I made six to seven squeezes until the gap width was similar to the one modified by Lone Wolf, and the magazine modified by Lone Wolf was squeezed many times as well. I suggest that you plan on doing this incrementally, since if you bent it too far it might be difficult to spread it out afterward. But this is certainly uncharted territory because I don't know how much internal bending occurs or is required to produce the ultimate reliable magazine, or if you can get there with this method.

Like the Lone Wolf modified magazine, I concentrated squeezing about 5/8 of an inch below the front top and at the front half of the magazine, though when I was done, I noticed that my vise jaw marks were not as dispersed as those on the magazine that they squeezed. During the procedure, I left the magazine in the vise for an hour, or hours, before it was removed and measured.

When in the vise, and the magazine was slowly squeezed until the gap between the feed lips was .275 inches. They sprung back to .360 inches when it was removed. When squeezed until the gap was .250 inches, it sprung back to .358 inches. When squeezed to .225 inches, it sprung back to .355 inches. I stopped there. After several trips to the range and using this magazine about 15 times, the lips spread a little and ended up at .358 inches.

These measurements should not be considered absolute. That is, if you squeeze your magazine until the gap between the feed lips is .250 inches, it might spring back to a different width than mine did. How much the gap changes might also depend on exactly where it is squeezed. So, go slowly and gradually and take measurements to monitor progress.

After all my monkeying around with the magazines, the gap between the feed lips of the two magazines that were squeezed was .346 inches (Lone Wolf) and .358 inches (my work). The unsqueezed magazine had a gap of .353 inches (lips bent with punch). These measurement are made when they are disassembled. The lips will spread just a little when the follower and spring are in place because they are under spring pressure. There was no apparent difference in the feeding reliable of these three magazines when they were equipped with a bent follower spring.

I will continue to tinker with them to see if I can achieve 100 percent reliability. However, they were nearly perfect, and sometimes I could use them up to 10 times before I would get a malfunction. Still, perfection is the goal.

Summary

The 9x23 Winchester is a very powerful cartridge but is rarely chambered in currently manufactured pistols, except on special request.
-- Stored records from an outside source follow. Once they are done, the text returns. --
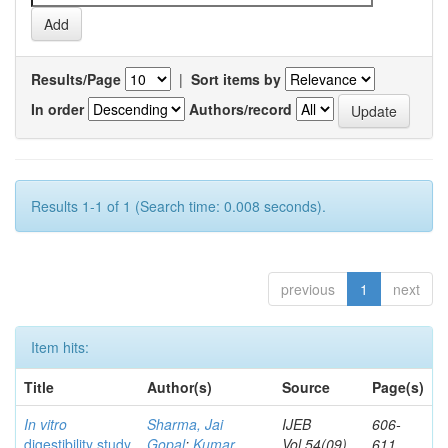
Results/Page
|
Sort items by
In order
Authors/record
Results 1-1 of 1 (Search time: 0.008 seconds).
previous
1
next
Item hits:
Title
Author(s)
Source
Page(s)
In vitro
Sharma, Jai
IJEB
606-
digestibility study
Gopal
;
Kumar,
Vol.54(09)
611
It is generally associated with 1911-type pistols and is well suited to target shooting, plinking, hunting and self-defense. Factory 9x23 Winchester ammunition can be difficult to find sometimes, but it certainly lives up to its potential. Handloaders can take full advantage of this round to produce high-performance ammunition with their favorite bullet.

The ability to chamber a Glock for this potent round offers Glock fans a way to enjoy all that the 9x23 Winchester has to offer. The rechambered Lone Wolf barrel was accurate and produced impressive speeds with its 6-inch length. Fans of the 10mm will argue that the 9x23 Winchester comes up short when comparing similar bullet weights and needs a longer barrel. True, but this does not diminish the impressive performance of the 9x23. It shoots flat and hits hard in the Glock conversion.

You might be one of the fortunate individuals who gets reliable feeding from unmodified magazines. If not, the magazine might need minor modification. The most effective modification for my magazines was by bending the magazine spring combined with narrowing the feed lips either by bending the feed lips themselves or by squeezing the magazine body.

Disclaimer :The author and publisher are not responsible for mishaps of any kind which might occur from the use of this data in developing your handloads. It is the user's responsibility to follow safe handloading guidelines to develop safe ammunition. You use this data at your own risk. No responsibility for the use or safety in use of this data is assumed or implied.